--- TEXT SECTION ---
Query Parsing and Understanding

Posted: 2024-04-17

Been working on improving Marginalia Search query parsing and understanding. This is going to be a pretty long update, as it’s a few months’ work.

Apart from cleaning up the somewhat messy query parsing code, a problem I’m trying to address is that the search engine is currently only good at dealing with fairly focused queries, they don’t need to be short, but if you try to qualify a search that is too broad by adding more terms, it often doesn’t produce anything useful.

Query Segmentation

A reason for this is that the search engine currently has a pretty primitive query understanding.

If you provide it with a search query, it will require that all terms are important to the document, weighted by BM25, or they all appear in proximity. This has its flaws. If you consider a query like ‘slackware linux package manager’, then I think a human would see that there are two concepts in this query. We can break it down something like this:

  • (slackware linux)
  • (package manager)

If ‘slackware’ and ’linux’; or ‘package’ and ‘manager’ appear close by each other, then that’s probably indicative of a good hit, but whether ‘slackware’ and ‘manager’; or ’linux’ and ‘package’ appear close by each other is probably not very informative.

This is a pretty well studied area, but many of the existing approaches require modelling based on query logs, which is something that Marginalia Search does not retain as a matter of principle.
---
Transcribe the query parsing post above in full, keeping every word, mark and line as it appears.
--- MATERIAL PROVIDED ---
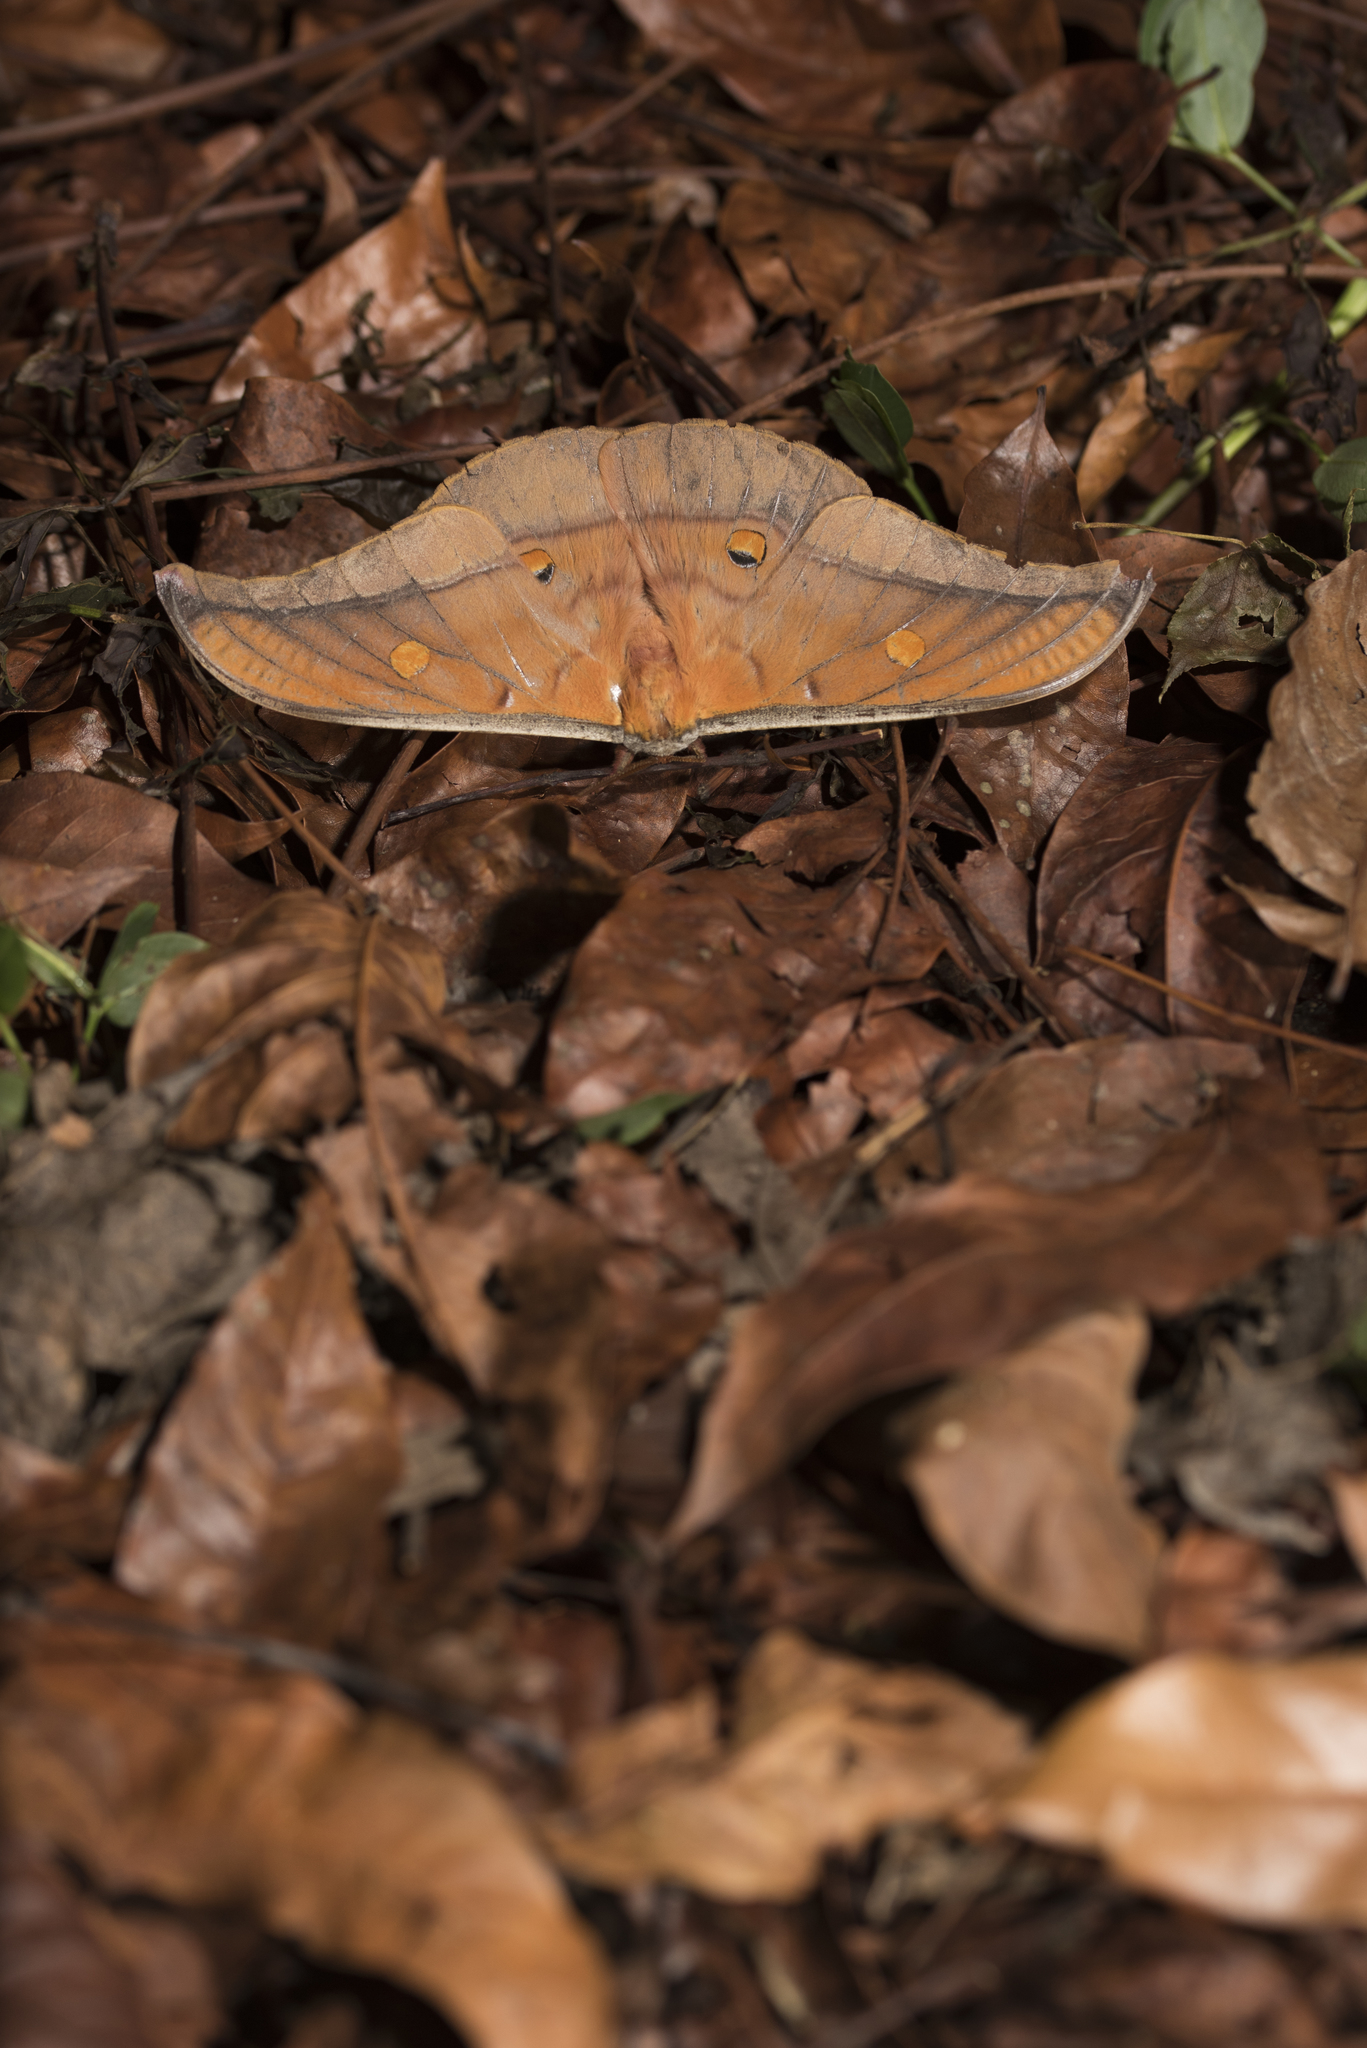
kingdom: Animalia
---
FULL SOLUTION –
Query Parsing and Understanding

Posted: 2024-04-17

Been working on improving Marginalia Search query parsing and understanding. This is going to be a pretty long update, as it’s a few months’ work.

Apart from cleaning up the somewhat messy query parsing code, a problem I’m trying to address is that the search engine is currently only good at dealing with fairly focused queries, they don’t need to be short, but if you try to qualify a search that is too broad by adding more terms, it often doesn’t produce anything useful.

Query Segmentation

A reason for this is that the search engine currently has a pretty primitive query understanding.

If you provide it with a search query, it will require that all terms are important to the document, weighted by BM25, or they all appear in proximity. This has its flaws. If you consider a query like ‘slackware linux package manager’, then I think a human would see that there are two concepts in this query. We can break it down something like this:

  • (slackware linux)
  • (package manager)

If ‘slackware’ and ’linux’; or ‘package’ and ‘manager’ appear close by each other, then that’s probably indicative of a good hit, but whether ‘slackware’ and ‘manager’; or ’linux’ and ‘package’ appear close by each other is probably not very informative.

This is a pretty well studied area, but many of the existing approaches require modelling based on query logs, which is something that Marginalia Search does not retain as a matter of principle.